And the same American Christians who refuse to change their understanding of those creation passages also cling to their imagined “biblical stance” on human sexuality, rejecting everything humanity has learned about that subject just as emphatically as they reject all that we’ve learned about evolution.

Anything having to do with human sexuality — in particular, with the reality, humanity and dignity of LGBT people — has thus become, like evolution, a cultural hallmark that signals either loyalty to or a rejection of the Bible itself.

This is why that bizarre non-sequitur in the report above on the Westboro Baptist protest isn’t actually a non-sequitur at all. The protesters gathered at the National Weather Service to protest meteorology and weather science, it says. And then, “… as well as homosexuality.” It’s all the same thing, really — and not just for the fringe nutters of Westboro Baptist. It’s all the same thing for the vast majority of “mainstream” white evangelical Christians in America. It’s a defense of the Bible and of the way they insist everyone must read the Bible lest it cease to be “authoritative.”

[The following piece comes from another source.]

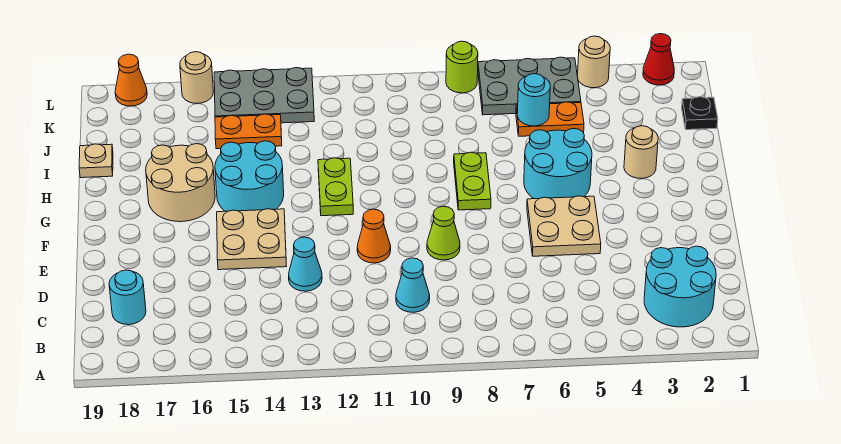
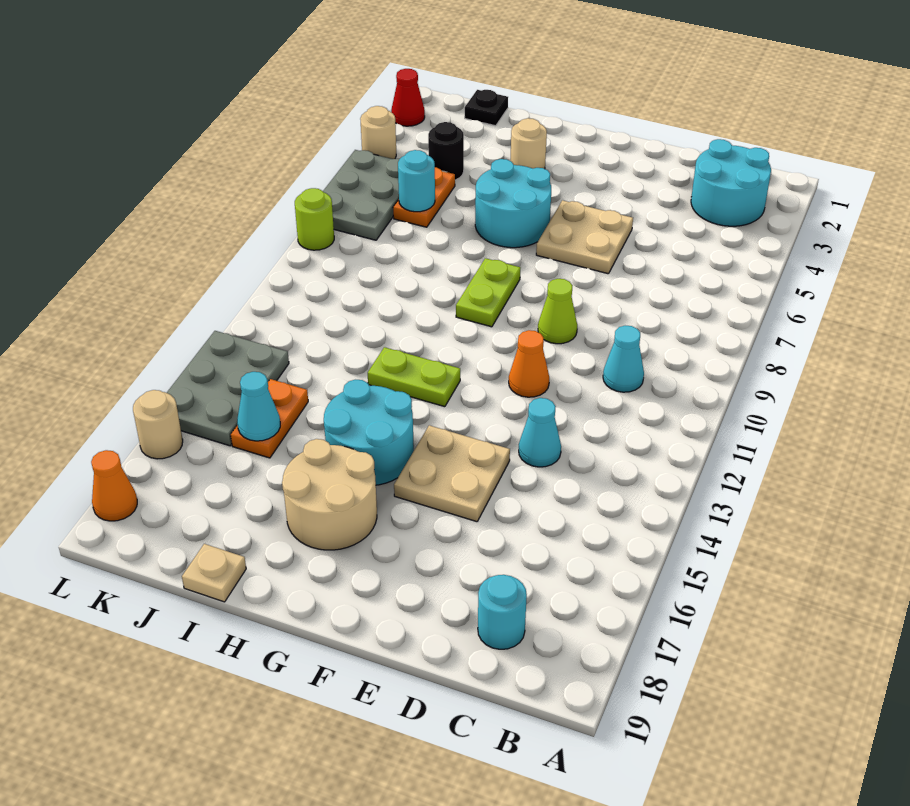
lime plate G8:H8 level 1 -> lime plate G8:G9 level 1
none -> black round brick J4 level 1
none -> cyan cone J15 level 2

Civil equality for LGBT people must be opposed because of the Bible. The teaching of evolution in schools must be opposed because of the Bible. And the National Weather Service must be opposed because of the Bible.

That last one might seem like a deviation from the prior two, but the logic is exactly the same. Westboro is warning their fellow Christians not to abandon “biblical teaching” on human sexuality the same way that earlier generations recklessly abandoned “biblical teaching” about the weather.

I don’t think the Westboro folks intended this protest to be a kind of performance art designed to highlight the cognitive dissonance of their fellow Christians. But if that had been their intent, I don’t think they’d have had to change any of what they did.